= Fibrillation =

Rapid, irregular contraction of muscle fibers

Fibrillation is the rapid, irregular, and unsynchronized contraction of muscle fibers. An important occurrence is with regard to the heart.

==Cardiology==
There are two major classes of cardiac fibrillation: atrial fibrillation and ventricular fibrillation.
- Atrial fibrillation is an irregular and uncoordinated contraction of the cardiac muscle of atria. It can be a chronic condition, usually treated with anticoagulation and sometimes with conversion to normal sinus rhythm. In this condition the normal electrical pulses coming from the sinoatrial node are overwhelmed by disorganized electrical impulses usually originating in the roots of the pulmonary veins, leading to irregular conduction of impulses to the ventricles which generate the heartbeat.
- Ventricular fibrillation is an irregular and uncoordinated contraction of the cardiac muscle of ventricles.

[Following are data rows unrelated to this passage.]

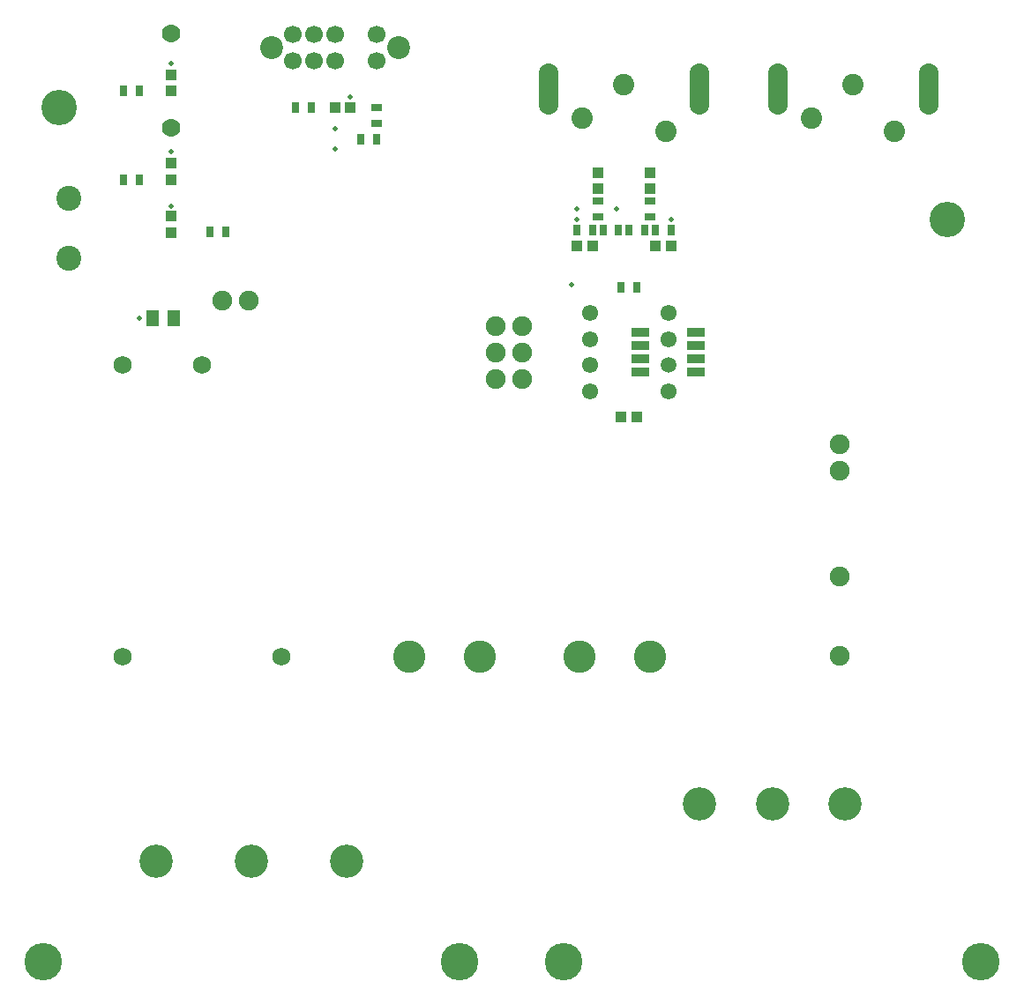
<source format=gts>
%FSLAX46Y46*%
%MOMM*%
%AMPS27*
1,1,2.200000,0.000000,0.000000*
%
%ADD27PS27*%
%AMPS28*
1,1,1.700000,0.000000,0.000000*
%
%ADD28PS28*%
%AMPS32*
1,1,1.550000,0.000000,0.000000*
%
%ADD32PS32*%
%AMPS31*
1,1,1.500000,0.000000,0.000000*
%
%ADD31PS31*%
%AMPS37*
1,1,1.750000,0.000000,0.000000*
%
%ADD37PS37*%
%AMPS35*
1,1,3.200000,0.000000,0.000000*
%
%ADD35PS35*%
%AMPS22*
1,1,2.400000,0.000000,0.000000*
%
%ADD22PS22*%
%AMPS33*
1,1,1.550000,0.000000,0.000000*
%
%ADD33PS33*%
%AMPS39*
1,1,3.200000,0.000000,0.000000*
%
%ADD39PS39*%
%AMPS12*
1,1,2.050000,0.000000,0.000000*
%
%ADD12PS12*%
%AMPS30*
1,1,1.900000,0.000000,0.000000*
%
%ADD30PS30*%
%AMPS18*
1,1,1.900000,0.000000,0.000000*
%
%ADD18PS18*%
%AMPS29*
1,1,1.900000,0.000000,0.000000*
%
%ADD29PS29*%
%AMPS20*
1,1,3.100000,0.000000,0.000000*
%
%ADD20PS20*%
%AMPS16*
1,1,3.100000,0.000000,0.000000*
%
%ADD16PS16*%
%AMPS21*
21,1,1.000000,1.000000,0.000000,0.000000,270.000000*
%
%ADD21PS21*%
%AMPS15*
21,1,0.800000,1.700000,0.000000,0.000000,90.000000*
%
%ADD15PS15*%
%AMPS14*
21,1,0.800000,1.700000,0.000000,0.000000,270.000000*
%
%ADD14PS14*%
%AMPS38*
21,1,1.200000,1.450000,0.000000,0.000000,180.000000*
%
%ADD38PS38*%
%AMPS17*
21,1,1.000000,0.950000,0.000000,0.000000,0.000000*
%
%ADD17PS17*%
%AMPS19*
21,1,1.000000,0.950000,0.000000,0.000000,90.000000*
%
%ADD19PS19*%
%AMPS23*
21,1,1.000000,0.950000,0.000000,0.000000,180.000000*
%
%ADD23PS23*%
%AMPS25*
21,1,0.700000,1.100000,0.000000,0.000000,0.000000*
%
%ADD25PS25*%
%AMPS34*
21,1,0.700000,1.100000,0.000000,0.000000,90.000000*
%
%ADD34PS34*%
%AMPS11*
21,1,0.700000,1.100000,0.000000,0.000000,180.000000*
%
%ADD11PS11*%
%AMPS24*
21,1,0.700000,1.100000,0.000000,0.000000,270.000000*
%
%ADD24PS24*%
%AMPS40*
1,1,0.500000,0.000000,0.000000*
%
%ADD40PS40*%
%AMPS10*
1,1,3.400000,0.000000,0.000000*
%
%ADD10PS10*%
%AMPS36*
1,1,3.600000,0.000000,0.000000*
%
%ADD36PS36*%
%AMPS26*
1,1,1.774800,0.000000,0.000000*
%
%ADD26PS26*%
%AMPS13*
21,1,3.000000,1.900000,0.000000,0.000000,90.000000*
1,1,1.900000,0.000000,1.500000*
1,1,1.900000,0.000000,-1.500000*
%
%ADD13PS13*%
G01*
G01*
%LPD*%
D10*
X91750000Y80000000D03*
D10*
X6500000Y90750000D03*
D11*
X60250000Y79000000D03*
D11*
X58750000Y79000000D03*
D12*
X64750000Y88500000D03*
D12*
X60750000Y93000000D03*
D12*
X56750000Y89750000D03*
D13*
X53500000Y92500000D03*
D13*
X68000000Y92500000D03*
D14*
X62300000Y67885000D03*
D14*
X62300000Y65345000D03*
D15*
X67700000Y67885000D03*
D14*
X62300000Y69155000D03*
D14*
X62300000Y66615000D03*
D15*
X67700000Y65345000D03*
D15*
X67700000Y66615000D03*
D15*
X67700000Y69155000D03*
D16*
X63230000Y38000000D03*
D16*
X56470000Y38000000D03*
D11*
X14250000Y92382600D03*
D11*
X12750000Y92382600D03*
D17*
X62000000Y61000000D03*
D17*
X60500000Y61000000D03*
D18*
X22230000Y72250000D03*
D18*
X24770000Y72250000D03*
D19*
X63250000Y84500000D03*
D19*
X63250000Y83000000D03*
D12*
X86750000Y88500000D03*
D12*
X82750000Y93000000D03*
D12*
X78750000Y89750000D03*
D13*
X75500000Y92500000D03*
D13*
X90000000Y92500000D03*
D19*
X58250000Y84500000D03*
D19*
X58250000Y83000000D03*
D20*
X40120000Y38000000D03*
D20*
X46880000Y38000000D03*
D21*
X17250000Y85423600D03*
D21*
X17250000Y83823600D03*
D11*
X37000000Y87750000D03*
D11*
X35500000Y87750000D03*
D22*
X7500000Y76250000D03*
D11*
X14250000Y83823600D03*
D11*
X12750000Y83823600D03*
D23*
X63750000Y77500000D03*
D23*
X65250000Y77500000D03*
D24*
X37000000Y90750000D03*
D24*
X37000000Y89250000D03*
D25*
X61250000Y79000000D03*
D25*
X62750000Y79000000D03*
D26*
X17250000Y88840000D03*
D26*
X17250000Y97907800D03*
D25*
X21000000Y78793600D03*
D25*
X22500000Y78793600D03*
D27*
X39100000Y96500000D03*
D27*
X26900000Y96500000D03*
D28*
X29000000Y97750000D03*
D28*
X33000000Y95250000D03*
D28*
X37000000Y95250000D03*
D28*
X37000000Y97750000D03*
D28*
X31000000Y97750000D03*
D28*
X31000000Y95250000D03*
D28*
X29000000Y95250000D03*
D28*
X33000000Y97750000D03*
D11*
X30750000Y90750000D03*
D11*
X29250000Y90750000D03*
D29*
X81500000Y38090000D03*
D29*
X81500000Y45710000D03*
D29*
X81500000Y58410000D03*
D29*
X81500000Y55870000D03*
D23*
X33000000Y90750000D03*
D23*
X34500000Y90750000D03*
D30*
X51020000Y67250000D03*
D30*
X48480000Y69790000D03*
D30*
X51020000Y69790000D03*
D30*
X48480000Y64710000D03*
D30*
X48480000Y67250000D03*
D30*
X51020000Y64710000D03*
D31*
X65000000Y66000000D03*
D32*
X57500000Y68500000D03*
D32*
X65000000Y63500000D03*
D32*
X65000000Y68500000D03*
D33*
X65000000Y71000000D03*
D32*
X57500000Y63500000D03*
D32*
X57500000Y71000000D03*
D32*
X57500000Y66000000D03*
D34*
X63250000Y80250000D03*
D34*
X63250000Y81750000D03*
D35*
X82000000Y23850000D03*
D36*
X55000000Y8750000D03*
D35*
X75000000Y23850000D03*
D35*
X68000000Y23850000D03*
D36*
X95000000Y8750000D03*
D37*
X12650000Y66000000D03*
D37*
X20250000Y66000000D03*
D37*
X27850000Y38000000D03*
D37*
X12650000Y38000000D03*
D11*
X57750000Y79000000D03*
D11*
X56250000Y79000000D03*
D21*
X17250000Y93932600D03*
D21*
X17250000Y92332600D03*
D11*
X62000000Y73500000D03*
D11*
X60500000Y73500000D03*
D25*
X63750000Y79000000D03*
D25*
X65250000Y79000000D03*
D17*
X57750000Y77500000D03*
D17*
X56250000Y77500000D03*
D38*
X17499944Y70500008D03*
D38*
X15499944Y70500008D03*
D34*
X58250000Y80250000D03*
D34*
X58250000Y81750000D03*
D22*
X7500000Y82000000D03*
D36*
X5000000Y8750000D03*
D39*
X34140000Y18400000D03*
D39*
X25000000Y18400000D03*
D39*
X15860000Y18400000D03*
D36*
X45000000Y8750000D03*
D21*
X17250000Y80343600D03*
D21*
X17250000Y78743600D03*
D40*
X33000000Y88750000D03*
D40*
X17250000Y95000000D03*
D40*
X60000000Y81000000D03*
D40*
X17250000Y81250000D03*
D40*
X17250000Y86500000D03*
D40*
X33000000Y86750000D03*
D40*
X56250000Y81000000D03*
D40*
X65250000Y80000000D03*
D40*
X14250000Y70500000D03*
D40*
X56250000Y80000000D03*
D40*
X55750000Y73750000D03*
D40*
X34500000Y91750000D03*
M02*

</source>
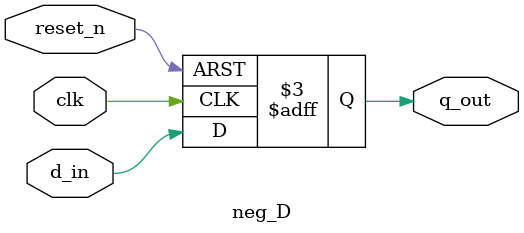
<source format=v>
`timescale 1ns / 1ps


module neg_D(
    input d_in,
    input clk,
    input reset_n,
    output reg q_out
    );
    
    always@(negedge clk or negedge reset_n)
    begin
        if(!reset_n)
            q_out <= 1'b0;
        else 
            q_out <= d_in;
    end
endmodule

</source>
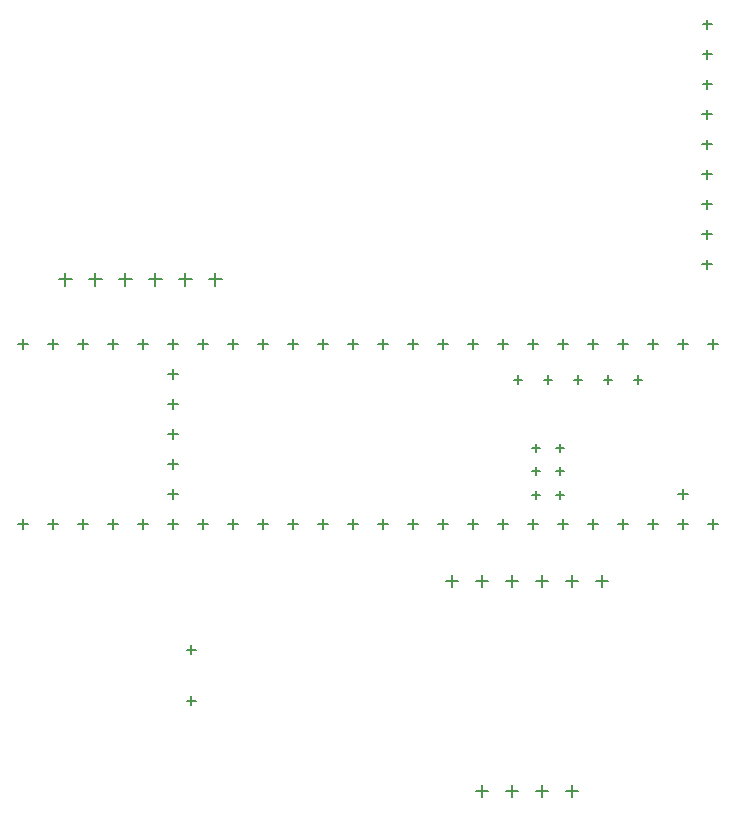
<source format=gbr>
G04*
G04 #@! TF.GenerationSoftware,Altium Limited,Altium Designer,25.0.2 (28)*
G04*
G04 Layer_Color=128*
%FSLAX44Y44*%
%MOMM*%
G71*
G04*
G04 #@! TF.SameCoordinates,1FEDFA3E-EA99-418E-B41A-EB270C04C77C*
G04*
G04*
G04 #@! TF.FilePolarity,Positive*
G04*
G01*
G75*
%ADD11C,0.1270*%
D11*
X216980Y255270D02*
X224980D01*
X220980Y251270D02*
Y259270D01*
X191580Y255270D02*
X199580D01*
X195580Y251270D02*
Y259270D01*
X166180Y255270D02*
X174180D01*
X170180Y251270D02*
Y259270D01*
X140780Y255270D02*
X148780D01*
X144780Y251270D02*
Y259270D01*
X115380Y255270D02*
X123380D01*
X119380Y251270D02*
Y259270D01*
X89980Y255270D02*
X97980D01*
X93980Y251270D02*
Y259270D01*
X64580Y255270D02*
X72580D01*
X68580Y251270D02*
Y259270D01*
X39180Y255270D02*
X47180D01*
X43180Y251270D02*
Y259270D01*
X13780Y255270D02*
X21780D01*
X17780Y251270D02*
Y259270D01*
X13780Y407670D02*
X21780D01*
X17780Y403670D02*
Y411670D01*
X39180Y407670D02*
X47180D01*
X43180Y403670D02*
Y411670D01*
X64580Y407670D02*
X72580D01*
X68580Y403670D02*
Y411670D01*
X89980Y407670D02*
X97980D01*
X93980Y403670D02*
Y411670D01*
X115380Y407670D02*
X123380D01*
X119380Y403670D02*
Y411670D01*
X140780Y407670D02*
X148780D01*
X144780Y403670D02*
Y411670D01*
X166180Y407670D02*
X174180D01*
X170180Y403670D02*
Y411670D01*
X191580Y407670D02*
X199580D01*
X195580Y403670D02*
Y411670D01*
X216980Y407670D02*
X224980D01*
X220980Y403670D02*
Y411670D01*
X597980Y255270D02*
X605980D01*
X601980Y251270D02*
Y259270D01*
X572580Y255270D02*
X580580D01*
X576580Y251270D02*
Y259270D01*
X547180Y255270D02*
X555180D01*
X551180Y251270D02*
Y259270D01*
X521780Y255270D02*
X529780D01*
X525780Y251270D02*
Y259270D01*
X496380Y255270D02*
X504380D01*
X500380Y251270D02*
Y259270D01*
X470980Y255270D02*
X478980D01*
X474980Y251270D02*
Y259270D01*
X445580Y255270D02*
X453580D01*
X449580Y251270D02*
Y259270D01*
X420180Y255270D02*
X428180D01*
X424180Y251270D02*
Y259270D01*
X394780Y255270D02*
X402780D01*
X398780Y251270D02*
Y259270D01*
X369380Y255270D02*
X377380D01*
X373380Y251270D02*
Y259270D01*
X343980Y255270D02*
X351980D01*
X347980Y251270D02*
Y259270D01*
X318580Y255270D02*
X326580D01*
X322580Y251270D02*
Y259270D01*
X293180Y255270D02*
X301180D01*
X297180Y251270D02*
Y259270D01*
X267780Y255270D02*
X275780D01*
X271780Y251270D02*
Y259270D01*
X242380Y407670D02*
X250380D01*
X246380Y403670D02*
Y411670D01*
X267780Y407670D02*
X275780D01*
X271780Y403670D02*
Y411670D01*
X293180Y407670D02*
X301180D01*
X297180Y403670D02*
Y411670D01*
X318580Y407670D02*
X326580D01*
X322580Y403670D02*
Y411670D01*
X343980Y407670D02*
X351980D01*
X347980Y403670D02*
Y411670D01*
X369380Y407670D02*
X377380D01*
X373380Y403670D02*
Y411670D01*
X394780Y407670D02*
X402780D01*
X398780Y403670D02*
Y411670D01*
X420180Y407670D02*
X428180D01*
X424180Y403670D02*
Y411670D01*
X445580Y407670D02*
X453580D01*
X449580Y403670D02*
Y411670D01*
X470980Y407670D02*
X478980D01*
X474980Y403670D02*
Y411670D01*
X496380Y407670D02*
X504380D01*
X500380Y403670D02*
Y411670D01*
X521780Y407670D02*
X529780D01*
X525780Y403670D02*
Y411670D01*
X547180Y407670D02*
X555180D01*
X551180Y403670D02*
Y411670D01*
X433130Y377170D02*
X440630D01*
X436880Y373420D02*
Y380920D01*
X458530Y377170D02*
X466030D01*
X462280Y373420D02*
Y380920D01*
X483930Y377170D02*
X491430D01*
X487680Y373420D02*
Y380920D01*
X509330Y377170D02*
X516830D01*
X513080Y373420D02*
Y380920D01*
X534730Y377170D02*
X542230D01*
X538480Y373420D02*
Y380920D01*
X468780Y319770D02*
X475780D01*
X472280Y316270D02*
Y323270D01*
X468780Y299770D02*
X475780D01*
X472280Y296270D02*
Y303270D01*
X448780Y319770D02*
X455780D01*
X452280Y316270D02*
Y323270D01*
X448780Y299770D02*
X455780D01*
X452280Y296270D02*
Y303270D01*
X468780Y279770D02*
X475780D01*
X472280Y276270D02*
Y283270D01*
X448780Y279770D02*
X455780D01*
X452280Y276270D02*
Y283270D01*
X242380Y255270D02*
X250380D01*
X246380Y251270D02*
Y259270D01*
X140780Y306070D02*
X148780D01*
X144780Y302070D02*
Y310070D01*
X572580Y280670D02*
X580580D01*
X576580Y276670D02*
Y284670D01*
X140780Y280670D02*
X148780D01*
X144780Y276670D02*
Y284670D01*
X140780Y331470D02*
X148780D01*
X144780Y327470D02*
Y335470D01*
X140780Y356870D02*
X148780D01*
X144780Y352870D02*
Y360870D01*
X140780Y382270D02*
X148780D01*
X144780Y378270D02*
Y386270D01*
X572580Y407670D02*
X580580D01*
X576580Y403670D02*
Y411670D01*
X597980Y407670D02*
X605980D01*
X601980Y403670D02*
Y411670D01*
X156210Y148590D02*
X163830D01*
X160020Y144780D02*
Y152400D01*
X156210Y105410D02*
X163830D01*
X160020Y101600D02*
Y109220D01*
X452200Y29210D02*
X462200D01*
X457200Y24210D02*
Y34210D01*
X426800Y29210D02*
X436800D01*
X431800Y24210D02*
Y34210D01*
X477600Y29210D02*
X487600D01*
X482600Y24210D02*
Y34210D01*
X401400Y29210D02*
X411400D01*
X406400Y24210D02*
Y34210D01*
X452200Y207010D02*
X462200D01*
X457200Y202010D02*
Y212010D01*
X426800Y207010D02*
X436800D01*
X431800Y202010D02*
Y212010D01*
X477600Y207010D02*
X487600D01*
X482600Y202010D02*
Y212010D01*
X401400Y207010D02*
X411400D01*
X406400Y202010D02*
Y212010D01*
X503000Y207010D02*
X513000D01*
X508000Y202010D02*
Y212010D01*
X376000Y207010D02*
X386000D01*
X381000Y202010D02*
Y212010D01*
X98640Y462280D02*
X109640D01*
X104140Y456780D02*
Y467780D01*
X149440Y462280D02*
X160440D01*
X154940Y456780D02*
Y467780D01*
X174840Y462280D02*
X185840D01*
X180340Y456780D02*
Y467780D01*
X124040Y462280D02*
X135040D01*
X129540Y456780D02*
Y467780D01*
X73240Y462280D02*
X84240D01*
X78740Y456780D02*
Y467780D01*
X47840Y462280D02*
X58840D01*
X53340Y456780D02*
Y467780D01*
X593090Y678180D02*
X600710D01*
X596900Y674370D02*
Y681990D01*
X593090Y652780D02*
X600710D01*
X596900Y648970D02*
Y656590D01*
X593090Y627380D02*
X600710D01*
X596900Y623570D02*
Y631190D01*
X592900Y601980D02*
X600900D01*
X596900Y597980D02*
Y605980D01*
X592900Y474980D02*
X600900D01*
X596900Y470980D02*
Y478980D01*
X592900Y500380D02*
X600900D01*
X596900Y496380D02*
Y504380D01*
X592900Y525780D02*
X600900D01*
X596900Y521780D02*
Y529780D01*
X592900Y551180D02*
X600900D01*
X596900Y547180D02*
Y555180D01*
X592900Y576580D02*
X600900D01*
X596900Y572580D02*
Y580580D01*
M02*

</source>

It is a common cause of cardiac arrest and is usually fatal if not reversed by defibrillation.

Fibrillation may sometimes be used after heart surgery to stop the heart from beating while any minor leaks are stitched up.

==Musculoskeletal==
Fibrillation also occurs with individual skeletal muscle fibers. This happens when muscle fibers lose contact with their innervating axon producing a spontaneous action potential, "fibrillation potential" that results in the muscle fiber's contraction. These contractions are not visible under the skin and are detectable through needle electromyography (EMG) and ultrasound. Fibrillations can occur in healthy individuals. If the fibrillations have irregular potentials, then they don't have pathological significance. In other cases they are a major symptom in acute and severe peripheral nerve disorders, in myopathies in which muscle fibers are split or inflamed, and in lower motor neuron lesions.

They contrast with fasciculations that are visible spontaneous contractions involving small groups of muscle fibers. Fasciculations can be seen in lower motor neuron lesions as well, but they also do not necessarily denote pathology.

==Terminology==
The word fibrillation (/ˌfɪbrᵻlˈeɪʃən/) is related to the word fibril in the sense of muscle fibrils, the proteins that make up each muscle fiber (muscle cell).